General Intuition Secures $134M to Teach AI Spatial Reasoning with Game Clips

In a bold move in the world of artificial intelligence, General Intuition, a startup spun out of the gaming clip-sharing platform Medal, has raised an impressive $134 million in seed funding. This major investment aims to advance AI capabilities, specifically in teaching machines spatial-temporal reasoning using a massive dataset of video game footage.
The funding round, one of the largest seed investments in AI history, was led by Khosla Ventures and General Catalyst, with participation from Raine. This level of backing highlights growing investor confidence in AI systems that can perceive and interact with the world much like humans do.
Leveraging Gaming Data to Train AI
General Intuition’s strategy is both innovative and promising. The company taps into Medal’s vast repository of video game clips, which sees over 2 billion uploads annually from millions of users across tens of thousands of games. These videos capture dynamic, real-world-like scenarios, providing a rich training ground for AI.
CEO Pim de Witte explains:
“Gamers often upload edge-case clips—moments of exceptional success or notable failure. These moments are where the learning is richest. For an AI agent, these scenarios are perfect to understand complex behaviors and interactions.”
By exposing AI to these diverse in-game scenarios, General Intuition is creating models that can generalize spatial-temporal reasoning across different environments. Unlike static datasets, these clips let AI learn how objects and entities move and change over time.
Why Spatial-Temporal Reasoning Matters
Spatial-temporal reasoning is the ability to understand how objects move through space and time—something humans naturally do. It’s crucial for tasks like navigation, object manipulation, predicting outcomes, and making quick decisions in dynamic environments.
For AI, this skill is transformative. It allows machines to anticipate movements, plan multiple steps ahead, and respond effectively to changing situations. Beyond gaming, it’s vital for:
- Robotics
- Autonomous vehicles
- Search-and-rescue operations
- Healthcare and logistics
By training AI with video game footage, General Intuition is essentially teaching machines to think spatially and temporally, enabling them to understand cause-and-effect, solve complex problems, and adapt to new situations.
Practical Applications and Vision
The startup’s first focus is on enhancing AI in gaming and simulation. Bots trained with these methods are expected to operate with unprecedented sophistication, providing insights into AI-driven gameplay strategies.

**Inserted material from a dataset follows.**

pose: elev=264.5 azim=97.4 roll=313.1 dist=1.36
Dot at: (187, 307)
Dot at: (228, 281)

The potential applications extend far beyond gaming:
- Search-and-Rescue: Drones and robots can navigate disaster zones more efficiently.
- Autonomous Vehicles: Cars can predict pedestrian and vehicle movements more accurately.

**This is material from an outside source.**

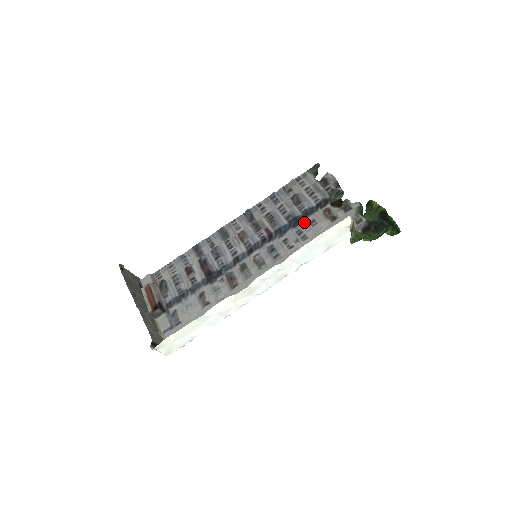
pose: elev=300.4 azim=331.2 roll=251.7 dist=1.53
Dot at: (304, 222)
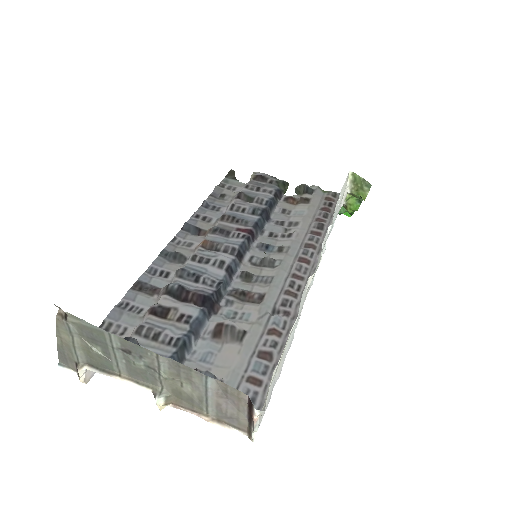
Dot at: (274, 214)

- Logistics & Supply Chain: Robots can optimize movement and storage in warehouses.
- Urban Planning & Smart Cities: AI can simulate traffic, pedestrian flow, and infrastructure changes.
- Healthcare: AI-driven robots can assist in surgeries or patient monitoring with high precision.
The company envisions AI agents capable of interacting with the real world like humans, bridging the gap between simulations and practical applications.
Why Investors Are Excited
Investors see the enormous potential in AI systems that can reason spatially and temporally. Traditional AI training often relies on static datasets or simplified environments, limiting real-world performance.
General Intuition’s approach, using dynamic, context-rich video game clips, exposes AI to unpredictable scenarios that mirror real-life complexity. This could create more adaptable, robust, and intelligent systems capable of handling complex tasks with minimal supervision.
A spokesperson from Khosla Ventures emphasized:
“The ability to reason spatially and temporally is foundational for the next wave of AI innovation.”
Challenges and Opportunities
While the prospects are exciting, there are challenges. Translating lessons from game environments to the physical world requires sophisticated algorithms, powerful computing, and continuous refinement. Ensuring AI can generalize beyond specific games remains a research hurdle.
Yet General Intuition is well-positioned. The scale and diversity of gaming footage offer a near-limitless training ground. Unlike controlled labs, game clips present unpredictability and complex interactions, ideal for teaching AI to navigate real-world dynamics.
Looking Ahead
With $134 million in seed funding, General Intuition plans to expand R&D aggressively, hire top talent in AI, machine learning, and robotics, and scale infrastructure to handle massive video datasets efficiently.
Success could redefine how AI learns about space and time, impacting gaming, robotics, transportation, urban development, healthcare, and more. The implications of AI capable of spatial-temporal reasoning are profound, promising machines that are smarter, more intuitive, and better equipped to navigate the world.
Conclusion
General Intuition’s innovative approach—using video game clips to teach AI spatial-temporal reasoning—marks a significant leap in artificial intelligence research. By combining large datasets, advanced algorithms, and a clear vision for practical applications, the company is set to transform how machines perceive and interact with their environments.
As AI evolves, methods like General Intuition’s may lead to a new generation of intelligent systems that understand the world not just as data, but as a dynamic, spatially and temporally rich environment. This promises breakthroughs across robotics, autonomous systems, healthcare, logistics, and more—ushering in AI agents truly capable of handling the complexities of the real world.